§ GOAL OF THE EXERCISE
Would you repeat every entry below word for word but drop the images?

§ MATERIAL FOR THE TASK
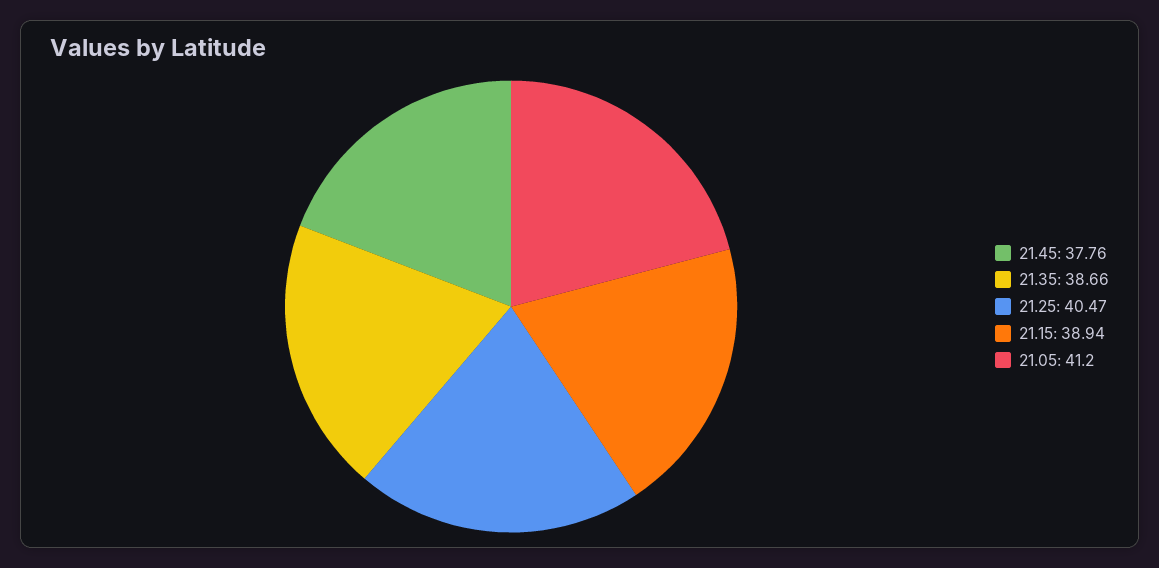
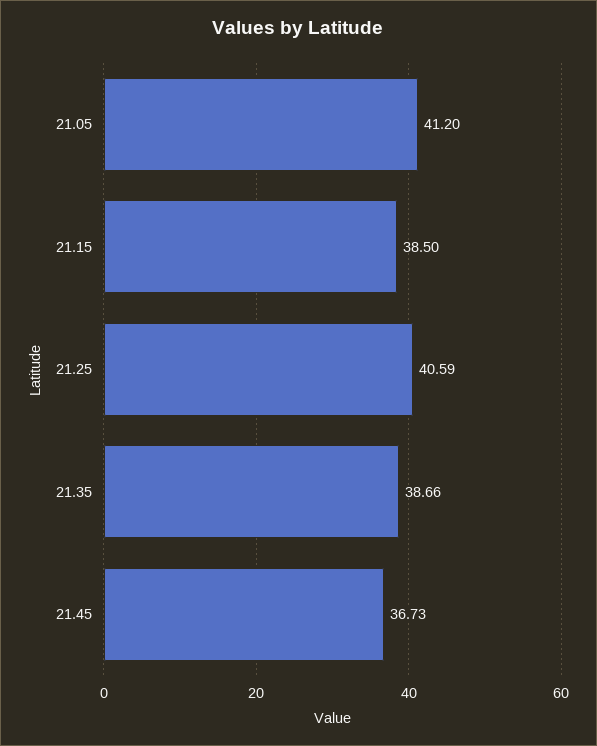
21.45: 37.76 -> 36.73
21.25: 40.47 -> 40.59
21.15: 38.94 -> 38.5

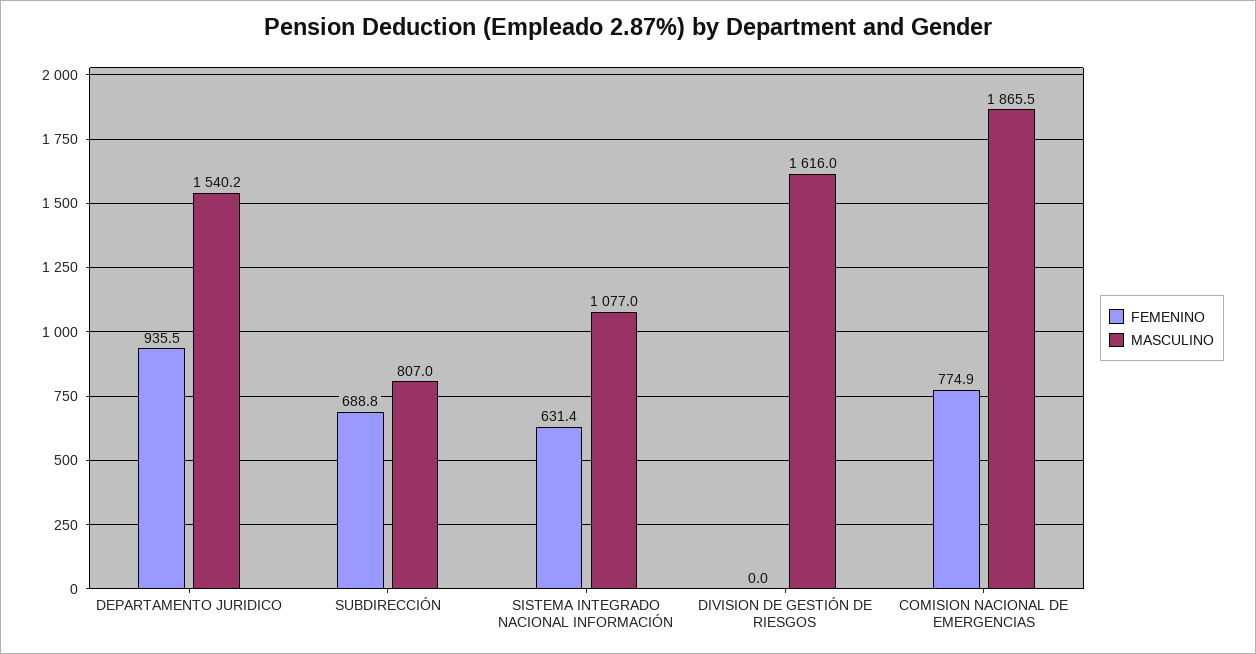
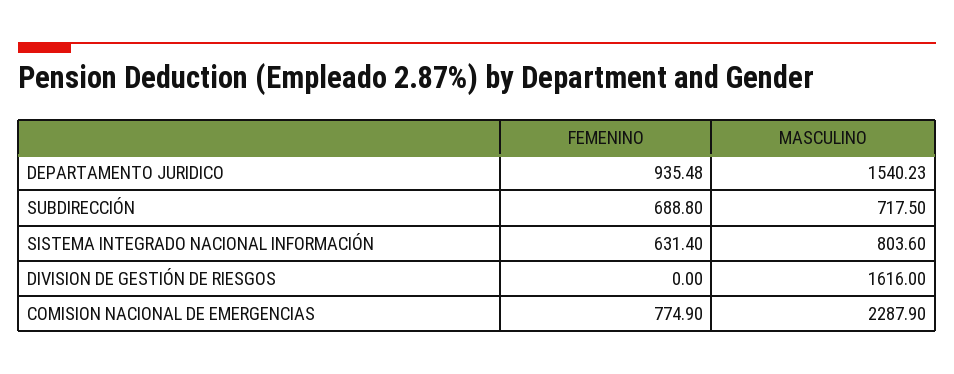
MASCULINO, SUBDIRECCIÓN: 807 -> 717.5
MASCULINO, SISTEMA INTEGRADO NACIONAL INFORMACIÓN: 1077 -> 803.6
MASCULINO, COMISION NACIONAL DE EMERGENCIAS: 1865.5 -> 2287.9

§ SOLUTION BELOW
21.45: 37.76 -> 36.73
21.25: 40.47 -> 40.59
21.15: 38.94 -> 38.5

MASCULINO, SUBDIRECCIÓN: 807 -> 717.5
MASCULINO, SISTEMA INTEGRADO NACIONAL INFORMACIÓN: 1077 -> 803.6
MASCULINO, COMISION NACIONAL DE EMERGENCIAS: 1865.5 -> 2287.9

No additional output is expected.